The Supreme Media Regulatory Council (SMRC) has yet to review applications hastily submitted a year ago by websites and media outlets to bring their operations into accord with restrictive media regulation legislation, the council’s secretary, Essam Farag, told Mada Masr.
According to Farag, the council is waiting for the prime minister to issue the executive bylaws for the law in order to begin sorting through the requests.
The long delay in processing the applications stands in stark contrast to the expedited process websites and media outlets were subjected to last year, when registration was unexpectedly initiated in contravention of the media law’s statutes.
The licensing procedures began before the issuance of the law’s executive regulations, prompting concern among media practitioners at the time that it was an attempt to place outlets in a legally murky situation that would leave them subject to future punitive measures.
Last October, the council offered existing outlets a two-week period to submit their paperwork — a significantly shorter timeframe than that outlined in the new legislation. Applications submitted along with a LE50,000 fee were to be referred to a licensing committee within the council, which was required to make a decision within 60 days of receipt.

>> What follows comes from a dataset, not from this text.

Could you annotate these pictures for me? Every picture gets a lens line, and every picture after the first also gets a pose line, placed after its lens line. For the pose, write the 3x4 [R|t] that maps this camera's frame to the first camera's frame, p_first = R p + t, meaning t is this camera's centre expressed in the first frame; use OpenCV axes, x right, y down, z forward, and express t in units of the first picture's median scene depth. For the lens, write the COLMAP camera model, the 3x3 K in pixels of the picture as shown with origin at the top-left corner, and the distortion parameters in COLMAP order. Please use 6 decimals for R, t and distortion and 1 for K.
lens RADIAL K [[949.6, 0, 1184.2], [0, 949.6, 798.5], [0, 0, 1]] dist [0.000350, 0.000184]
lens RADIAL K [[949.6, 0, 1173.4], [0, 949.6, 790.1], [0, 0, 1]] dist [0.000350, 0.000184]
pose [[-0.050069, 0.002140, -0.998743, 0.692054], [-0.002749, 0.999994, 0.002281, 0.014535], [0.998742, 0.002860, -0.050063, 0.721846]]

But in the year since the applications were submitted, the council has not notified any applicants of their status, including Mada Masr, which applied in the two-week window. It did, however, levy a LE50,000 fine and six-month block to Al-Mashhad newspaper in March 2019 for a report that police extorted local businesses for money to buy Ramadan meals in exchange for votes supporting the constitutional amendments that could keep President Abdel Fattah al-Sisi in office until 2034.
Despite the 15-day window offered by the SMRC in October, Article 3 of the Law on Regulating the Press and Media and the SMRC stipulates that journalists and media professionals have six months to bring themselves into compliance with the law once the executive regulations are issued.

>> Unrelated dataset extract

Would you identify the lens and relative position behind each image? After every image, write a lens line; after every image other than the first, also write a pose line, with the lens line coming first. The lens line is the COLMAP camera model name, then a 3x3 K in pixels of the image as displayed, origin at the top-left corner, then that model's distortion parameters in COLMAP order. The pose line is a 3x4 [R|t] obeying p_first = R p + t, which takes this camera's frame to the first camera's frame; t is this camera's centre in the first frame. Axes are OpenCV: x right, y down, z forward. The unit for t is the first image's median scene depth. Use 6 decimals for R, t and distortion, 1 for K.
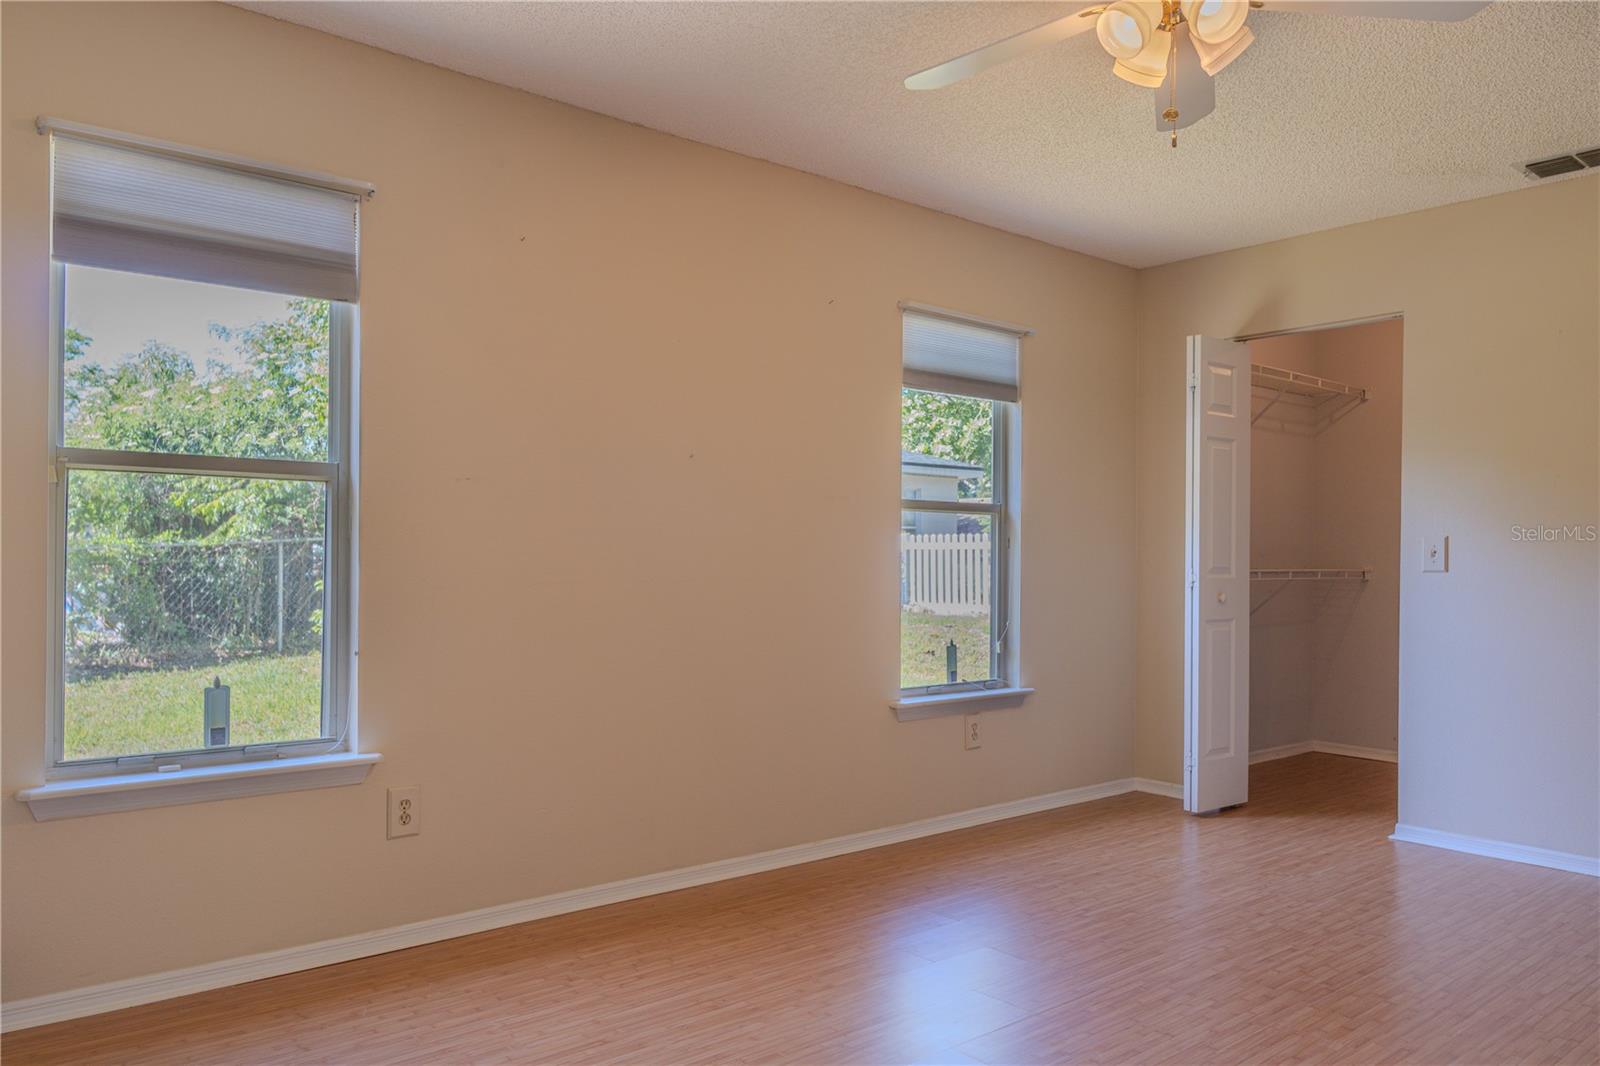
lens RADIAL K [[1069.5, 0, 798.7], [0, 1069.5, 546.7], [0, 0, 1]] dist [0.007811, -0.000350]
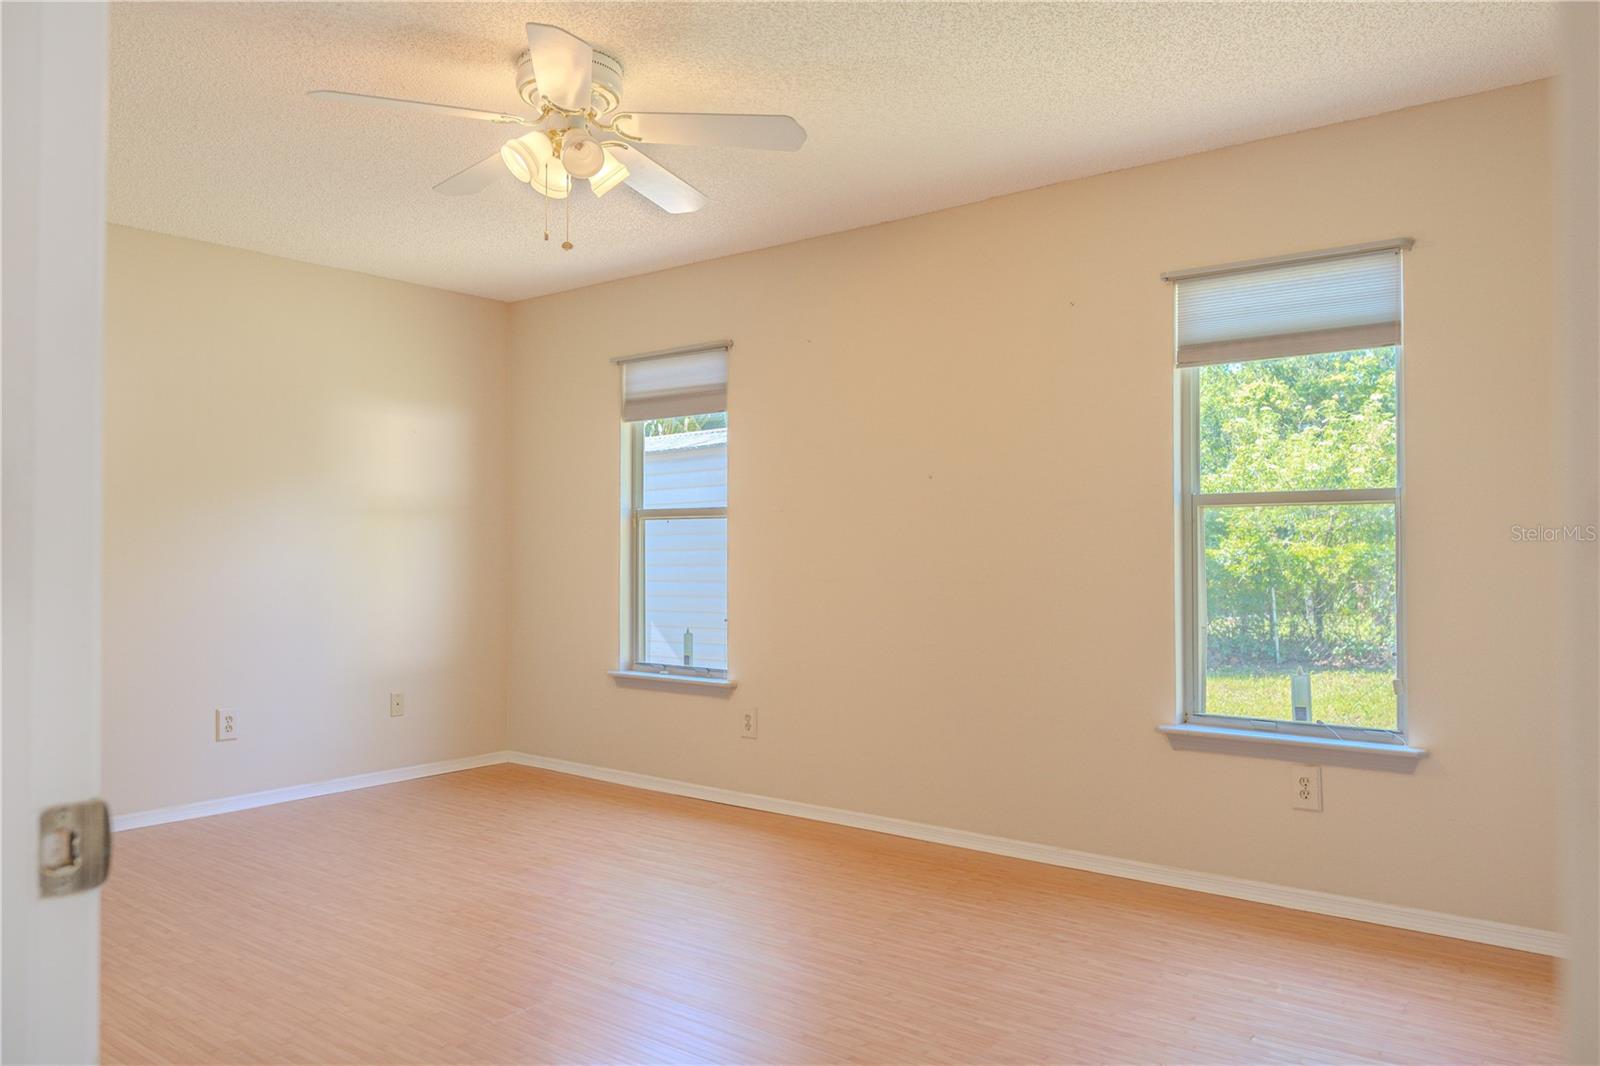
lens RADIAL K [[1103.0, 0, 806.9], [0, 1103.0, 524.2], [0, 0, 1]] dist [-0.001540, -0.004227]
pose [[0.250433, -0.025258, -0.967804, 1.054717], [0.020641, 0.999572, -0.020746, -0.010214], [0.967914, -0.014781, 0.250848, 0.567353]]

According to Article 2 of the law, the Cabinet has three months to issue the executive regulations of the law, which was ratified by President Sisi on September 1, 2018. The regulations should be issued after consultation with the SMRC, the National Broadcasting Authority and the National Press Authority.
Farag told Mada Masr that the registration process was opened before the bylaws were issued because the council believed the bylaws would be published soon afterward.
“When the bylaws were delayed, the process of reviewing the applications was delayed. The delay is not on our account,” he said, adding that he does not know when the bylaws will be issued.
According to a source from the council who spoke to Al-Watan newspaper, the SMRC has received approximately 150 licensing applications from websites.
There was widespread confusion among outlets last October when the council opened registration without executive regulations to clarify how the media legislation would be implemented. Executive regulations clarify articles and layout the implementation processes of laws. The regulations for the press law would distinguish between different types of websites, which media operators would ostensibly use to guide their applications. The executive bylaws would also shed light on the status of hundreds of websites that are blocked on Egyptian internet service providers, including this website.
When he spoke to Mada Masr last year, Khaled al-Balshy, a former Journalists Syndicate board member and the editor-in-chief of Kateb, an online platform that was blocked in Egypt shortly after its June 2018 launch, described the rushed licensing application process before the new press law’s executive regulations were issued as an escalation of “attempts to maneuver outlets attempting to comply with the new legislation into illegal situations, enabling authorities to punish them later for violating the law.”
Article 105 of the legislation stipulates that an organization that is working without a license may be punished by a fine of between LE1 million and LE3 million and the confiscation of equipment and devices used. The fine is doubled in the case of repeat offenders.